Nikola Badger Prototype Reportedly Ripped off Ford F-150 Raptor
The failed Nikola Badger project even fooled General Motors, which held a $2 billion dollar stake in the company.
Many will undoubtedly remember the Nikola Badger, a failed all-electric/hydrogen fuel cell pickup that appeared during the great EV pickup race not too terribly long ago. Out of that fray, the only proposed product that’s actually being produced by a non-legacy automaker at the moment is the Rivian R1T, but Nikola managed to swindle inventors – including GM, which acquired a $2 billion dollar stake in the company and was going to produce the Badger for it. Now that Nikola CEO Trevor Milton is standing trial for his alleged crimes, a pretty interesting tidbit arose in court this week – that the Nikola Badger prototype used Ford F-150 Raptor parts in its construction, according to Bloomberg.
Apparently, this all happened because Milton was trying to rush the development process of the Nikola Badger in an effort to not only secure funds from investors, but also so that he could begin taking reservations for the truck.
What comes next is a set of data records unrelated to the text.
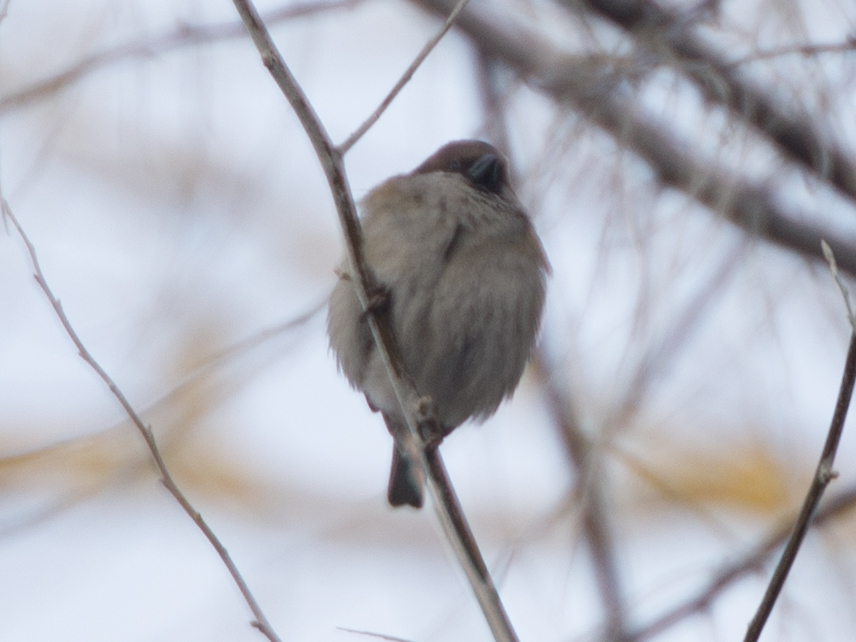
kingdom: Animalia
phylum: Chordata
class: Aves
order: Passeriformes
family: Passeridae
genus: Passer
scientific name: Passer montanus
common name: Eurasian tree sparrow
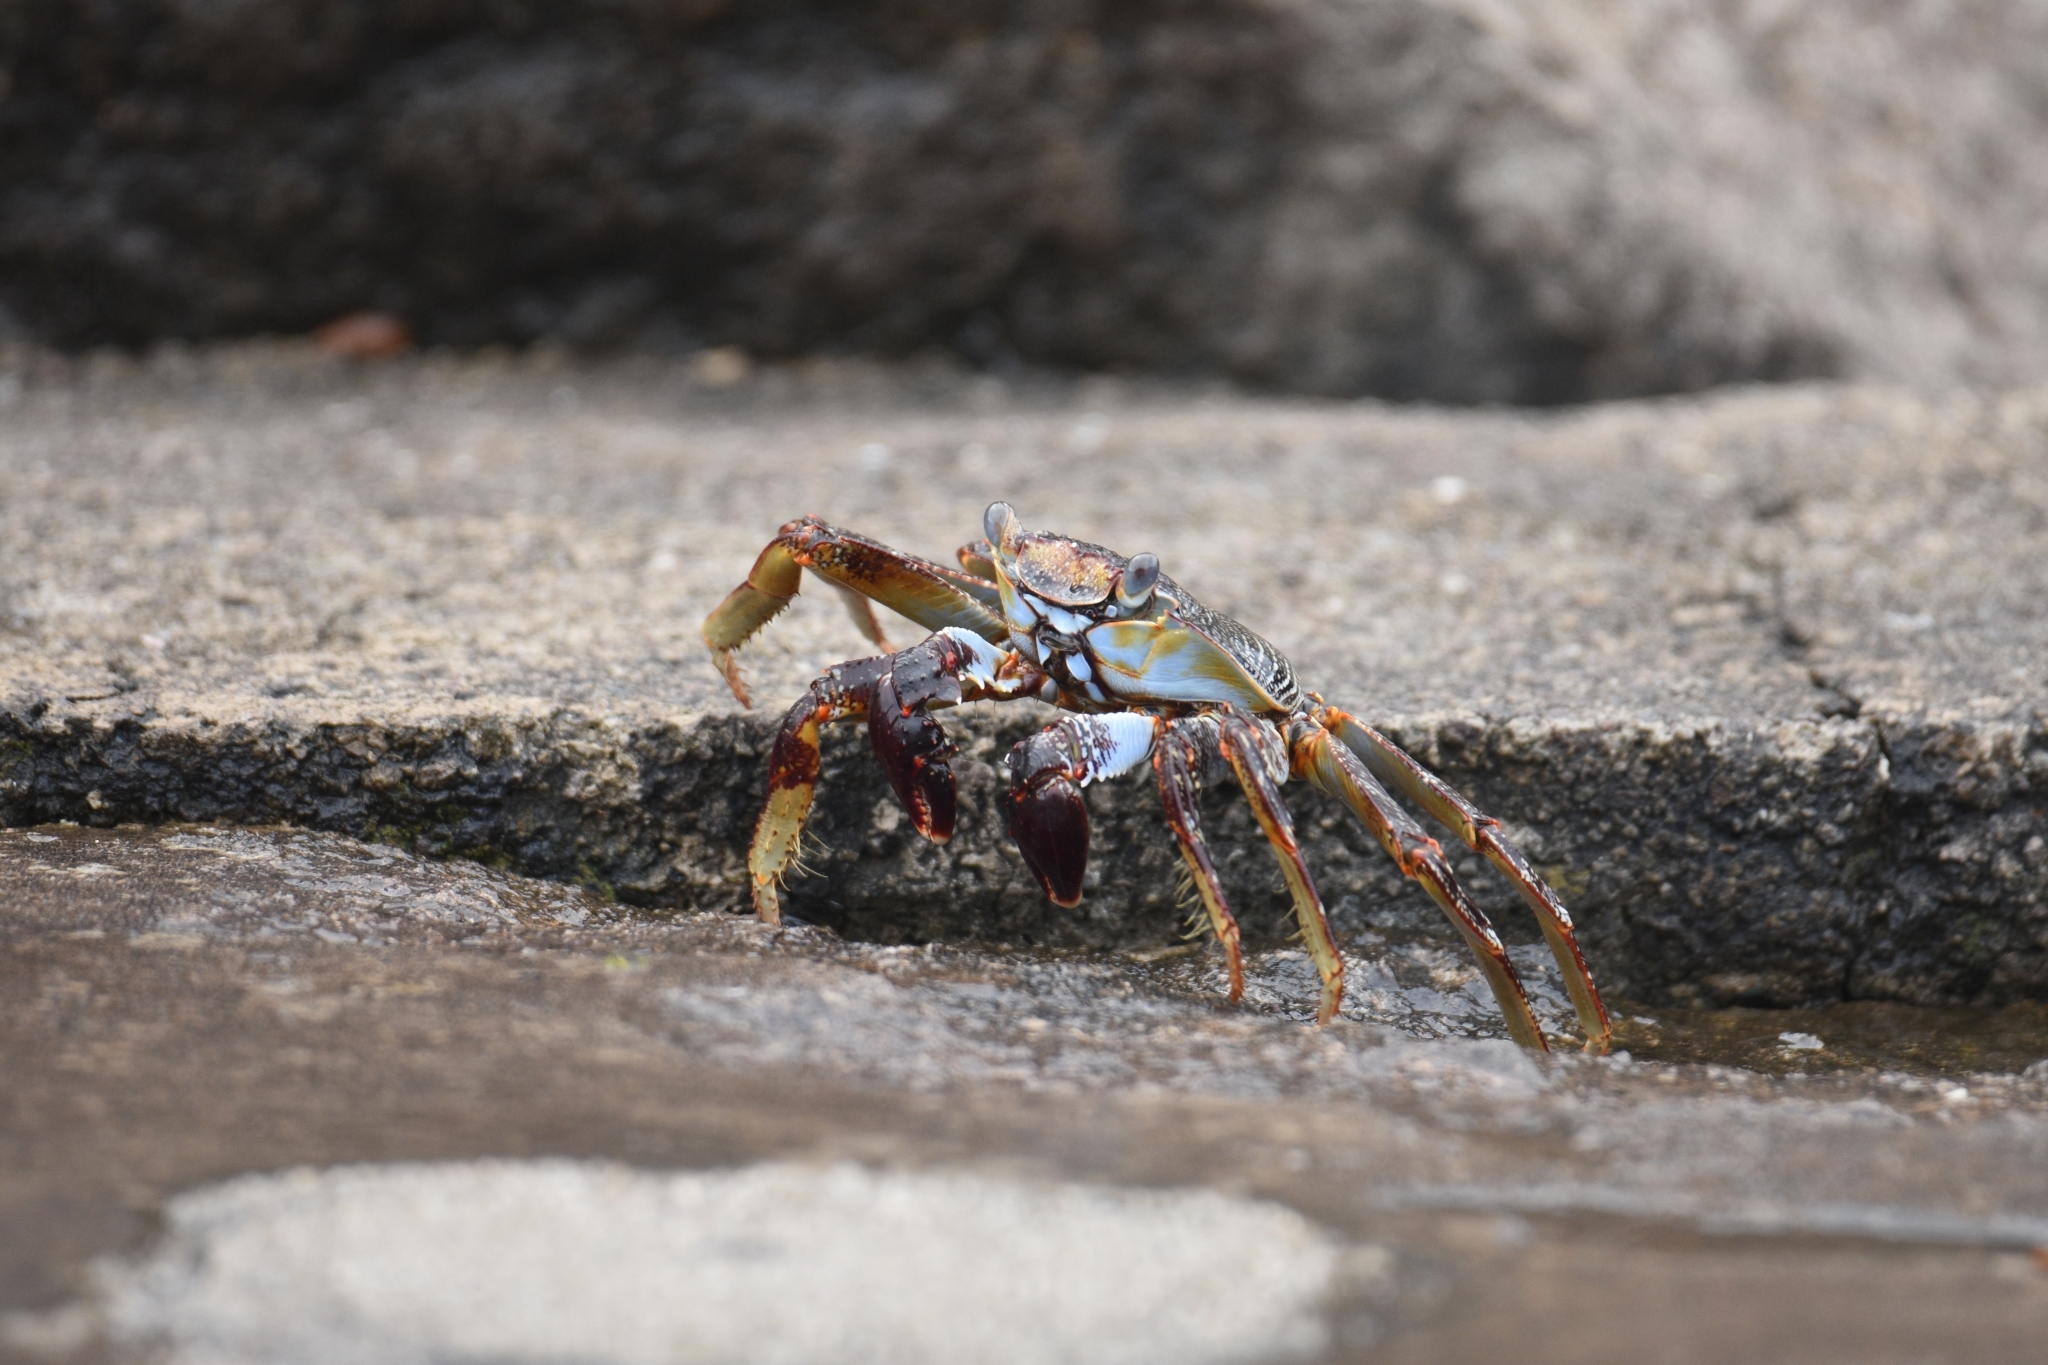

True to form, the company began taking $5,000 deposits for that privilege in June 2020, before it even had a working prototype or a place to manufacture the production model.
At the same time Milton was claiming that the Nikola Badger would steal the sales crown from the Ford F-150, his team was pirating parts from one to piece together a prototype, along with parts from its own power sports vehicle, also an unfinished prototype that it was working on. This was done in an effort to speed up the process after Milton imposed a deadline on the team that made it impossible to develop those parts from scratch.
These claims aren’t just heresy, apparently, as text messages exchanged between design lead Brendan Babiarz and project lead Michael Erickson paint a picture of someone who wasn’t really interested in ever producing a real vehicle. “I told Trevor on Thursday we are at least 6-8 weeks from any tooling starting,” Babiarz told Erickson in one message. “I know,” Erickson responded. “Haha Trevor doesn’t let facts or details get in the way of a good story.”
Milton is currently facing a host of wire fraud and securities charges after he reportedly presented non-running vehicles as viable products and lied about the technology and partnerships Nikola had with other companies, which could land him up to 25 years in prison if convicted. As for the Badger, well, it obviously never made it to production, and those that plunked down a deposit on one or who invested in the company in general have learned a hard lesson about ambitious upstart EV makers.